St. Mary’s hospital developed a structured discharge process to help care teams prepare patients for discharge.
Good transitions begin with a smooth discharge, where patients feel confident about how they’ll manage their condition. When we looked at our discharge planning, we realized that we were disproportionately focused on the in-hospital clinical care. Patients often didn’t know when they were getting discharged and our HCAHPS scores around discharge were lower than we wanted.
St. Mary’s Medical Center is a non-profit teaching hospital in San Francisco, CA. It has 300 beds and serves a primarily elderly Medicare population with multiple comorbidities. Their transitions program began in 2009 and is influenced by Project RED and IHI’s Transforming Care at the Bedside.
What We Tried
We start discharge planning on day one. Every morning we have plan of care rounds where the structure is “plan for the day, plan for the stay.” This keeps the care team and patient aware of when they can expect to go home. Every afternoon at 3:45 we have discharge rounds. These are faster, just two minutes per patient, where the hospitalist says which patients are ready to go home the next day and what needs to be done before that can happen.
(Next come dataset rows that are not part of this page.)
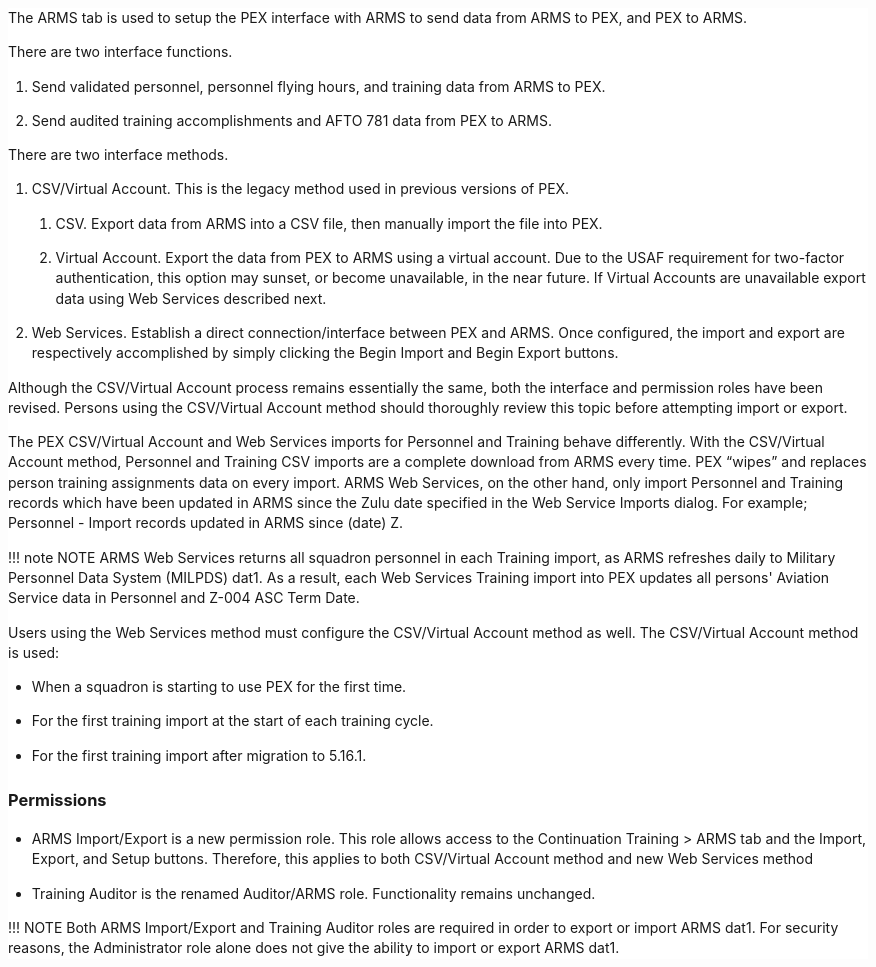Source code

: The ARMS tab is used to setup the PEX interface with ARMS to send data from ARMS to PEX, and PEX to ARMS.

There are two interface functions.

1. Send validated personnel, personnel flying hours, and training data from ARMS to PEX.

2. Send audited training accomplishments and AFTO 781 data from PEX to ARMS.

There are two interface methods.

1. CSV/Virtual Account. This is the legacy method used in previous versions of PEX.

    1. CSV. Export data from ARMS into a CSV file, then manually import the file into PEX.

    2. Virtual Account. Export the data from PEX to ARMS using a virtual account. Due to the USAF requirement for two-factor authentication, this option may sunset, or become unavailable, in the near future. If Virtual Accounts are unavailable export data using Web Services described next.

2. Web Services. Establish a direct connection/interface between PEX and ARMS. Once configured, the import and export are respectively accomplished by simply clicking the Begin Import and Begin Export buttons.

Although the CSV/Virtual Account process remains essentially the same, both the interface and permission roles have been revised. Persons using the CSV/Virtual Account method should thoroughly review this topic before attempting import or export.

The PEX CSV/Virtual Account and Web Services imports for Personnel and Training behave differently. With the CSV/Virtual Account method, Personnel and Training CSV imports are a complete download from ARMS every time. PEX “wipes” and replaces person training assignments data on every import. ARMS Web Services, on the other hand, only import Personnel and Training records which have been updated in ARMS since the Zulu date specified in the Web Service Imports dialog. For example; Personnel - Import records updated in ARMS since \(date\) Z.

!!! note NOTE
    ARMS Web Services returns all squadron personnel in each Training import, as ARMS refreshes daily to Military Personnel Data System \(MILPDS\) dat1. As a result, each Web Services Training import into PEX updates all persons' Aviation Service data in Personnel and Z-004 ASC Term Date.

Users using the Web Services method must configure the CSV/Virtual Account method as well. The CSV/Virtual Account method is used:

* When a squadron is starting to use PEX for the first time.

* For the first training import at the start of each training cycle.

* For the first training import after migration to 5.16.1.

### Permissions

* ARMS Import/Export is a new permission role. This role allows access to the Continuation Training > ARMS tab and the Import, Export, and Setup buttons. Therefore, this applies to both CSV/Virtual Account method and new Web Services method

* Training Auditor is the renamed Auditor/ARMS role. Functionality remains unchanged.

!!! NOTE
    Both ARMS Import/Export and Training Auditor roles are required in order to export or import ARMS dat1. For security reasons, the Administrator role alone does not give the ability to import or export ARMS dat1.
The PM nurse then reinforces the education we’ve provided and works with the patient to confirm transportation for the following day. The next morning, all the hospitalists will have their orders in by 10:30, the transitions team will meet with all the high-risk patients getting discharged, and patients are ready to leave by noon.
Adding structure around our discharge process and starting it on day one has improved many aspects of our program. Patients are more involved in their care because they understand what the plan is for their hospital stay. Also, staff are better able to prepare the patients for discharge when they have an estimated discharge date. This makes it easier for nurses to reinforce education in advance of discharge, social workers to prepare any post-discharge services, and physicians to schedule follow up appointments. Overall our patient satisfaction scores around the discharge process have gone up and more patients are going to follow up appointments.
Adding this structure to our discharge planning process has also increased our throughput. Previously, we would sometimes have patients who were ready for discharge but didn’t have transportation organized, so they ended up staying even though they didn’t need it.
Wrapping everything up and completing discharges by noon has been the biggest challenge in this process. We organized an informal competition between our units and it has encouraged people to improve their metrics.